> Exercise instructions: Using the entries that follow, give only the number of lines with the word "Inferring" in them.

***** Record set

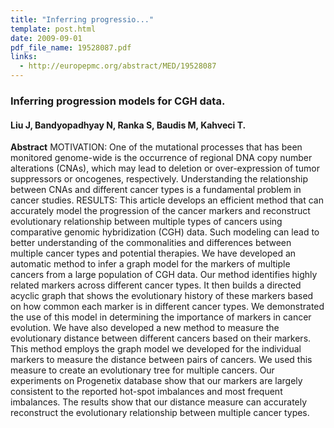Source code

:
 ```yaml
---
title: "Inferring progressio..."
template: post.html 
date: 2009-09-01
pdf_file_name: 19528087.pdf
links:
  - http://europepmc.org/abstract/MED/19528087
---
```


### Inferring progression models for CGH data.
#### Liu J, Bandyopadhyay N, Ranka S, Baudis M, Kahveci T.

**Abstract** MOTIVATION: One of the mutational processes that has been monitored genome-wide is the occurrence of regional DNA copy number alterations (CNAs), which may lead to deletion or over-expression of tumor suppressors or oncogenes, respectively. Understanding the relationship between CNAs and different cancer types is a fundamental problem in cancer studies. RESULTS: This article develops an efficient method that can accurately model the progression of the cancer markers and reconstruct evolutionary relationship between multiple types of cancers using comparative genomic hybridization (CGH) data. Such modeling can lead to better understanding of the commonalities and differences between multiple cancer types and potential therapies. We have developed an automatic method to infer a graph model for the markers of multiple cancers from a large population of CGH data. Our method identifies highly related markers across different cancer types. It then builds a directed acyclic graph that shows the evolutionary history of these markers based on how common each marker is in different cancer types. We demonstrated the use of this model in determining the importance of markers in cancer evolution. We have also developed a new method to measure the evolutionary distance between different cancers based on their markers. This method employs the graph model we developed for the individual markers to measure the distance between pairs of cancers. We used this measure to create an evolutionary tree for multiple cancers. Our experiments on Progenetix database show that our markers are largely consistent to the reported hot-spot imbalances and most frequent imbalances. The results show that our distance measure can accurately reconstruct the evolutionary relationship between multiple cancer types.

**********

> Solution: 2